Tonkin Liu’s prototype stent is a smaller version of its shell lace architecture structure

To insert the stent, doctors must turn the item inside out and place it inside the windpipe cavity. It then unfurls and sits firmly within the patient’s body due to the natural external pressure, without danger of slippage.

The prototype is “a remarkable and unprecedented stent invention, that is ground-breaking in the context of currently available devices,” said Martin Birchall, UCL professor of laryngology.

Tonkin and Liu created the architectural shell lace structure, following a decade of research, as a sheet material that would perform as efficiently as items in the natural world.

The sheets were designed through abstracting design principles from the physiological makeup of molluscs and plants, in collaboration with scientists from the Natural History Museum.

Previously Tonkin Liu had only used the structure for architectural purposes, such as ultra-lightweight pavilions, bridges and towers.

Tonkin Liu shrink their architectural shell lace structure for prototype windpipe stentThe stent is designed for use after tracheal transplant surgery

Alerted to an unmet medical need by a clinical researcher at a talk they took part in 2014, the architects set about making prototypes of possible stents using the structure as their starting point.

They worked with engineers Arup to develop the concept, and secured funding for a year long research and development project from Innovate UK, the British government’s innovation fund.

The architectural version of the shell lace structure has now been adapted and recreated 500 times smaller for the medical device.
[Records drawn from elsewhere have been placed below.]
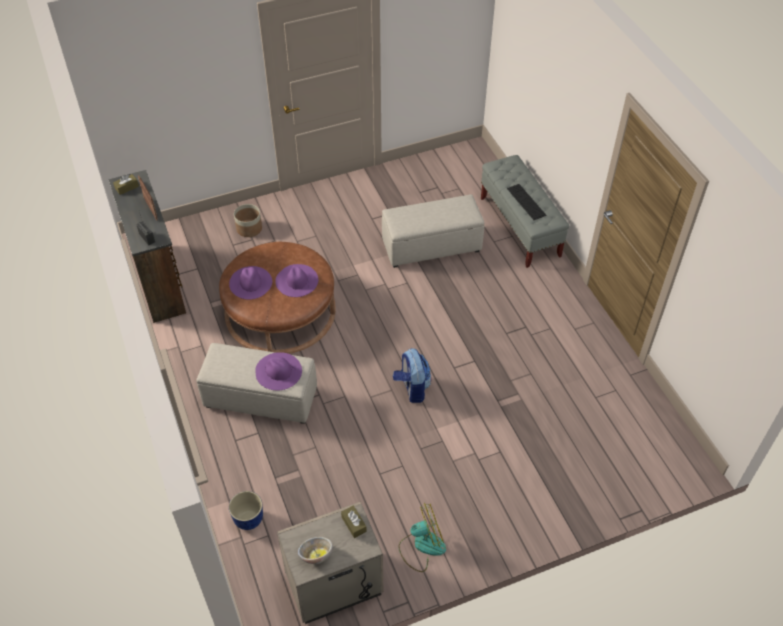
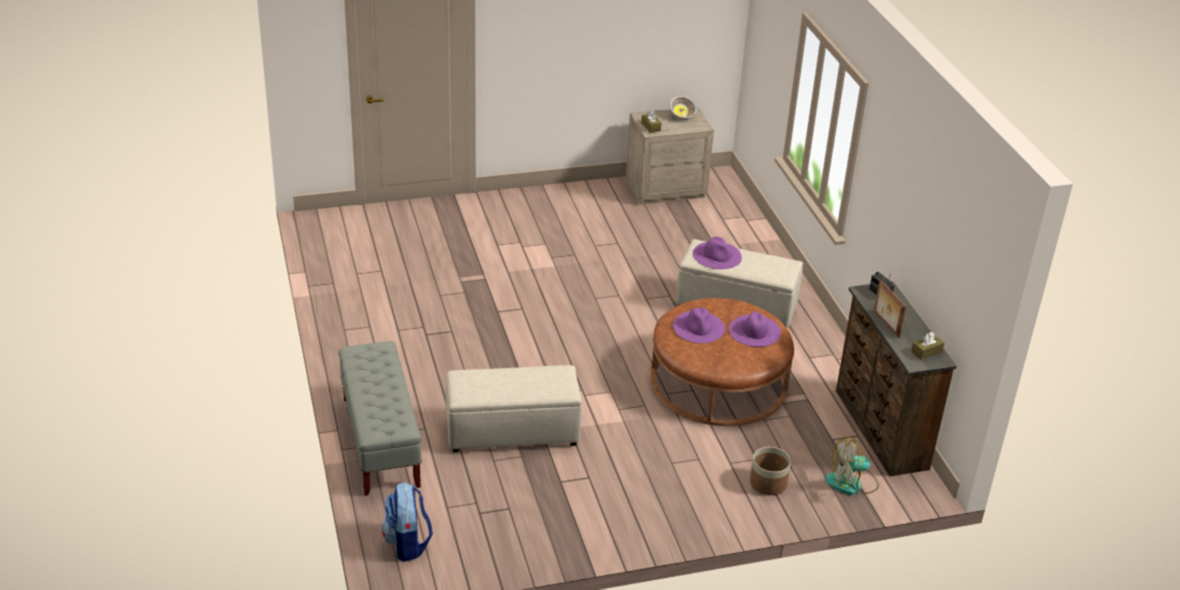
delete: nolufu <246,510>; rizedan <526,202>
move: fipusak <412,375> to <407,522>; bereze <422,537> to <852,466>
Tonkin Liu shrink their architectural shell lace structure for prototype windpipe stentThe medical stent is 500 times smaller than the architectural form

To design the prototype Tonkin Liu digitally scanned a pig’s trachea, as the animal’s throat is similar to that of a human, to create a 3D-printed model that was five times larger than life size. The architects tested this as they would an architectural model in the studio.

“To us it was no different to observing the particular characterises of a site. What were its peculiarities, the demands and the opportunities?” Liu told Dezeen.

They found that the trachea consists of a series of C-shaped rings, connected by softer tissues, which move up and down, with flexible tissue spanning the gap in the C. Using these findings, they developed models on which to develop and test the prototype stents.

“We mimicked these characteristic through a series of simple and intuitive rubber band models, which would later prove to be key to our invention,” said Liu.

The stent is currently patent-pending and the architects hope that it will be rolled out for use in trachea transplant surgery: “Our aim is now to bring the Shell Lace Stent to manufacture stage and see it bring tangible benefits to patients globally,” said Tonkin.

The C-shaped stent is currently patent-pending

Liu points out that architects are very adept at working with cutting-edge digital design and fabrication tools, so have much to offer the medical profession in creating better medical devices.

“The advancement of these tools in the past five to 10 years have meant that bespoke and complex form can be made more responsively and affordable,” she said.

“This suits the tools’ application to designing a much more bespoke, formally complex, fit-for-purpose device for different parts of the human body.”

As well as designing for medical professional use, designers have often intervened to make medical centres for inviting, such as Morag Mysercough’s colourful re-design of the wards at Sheffield Children’s Hospital, and this painted cancer care centre in Copenhagen.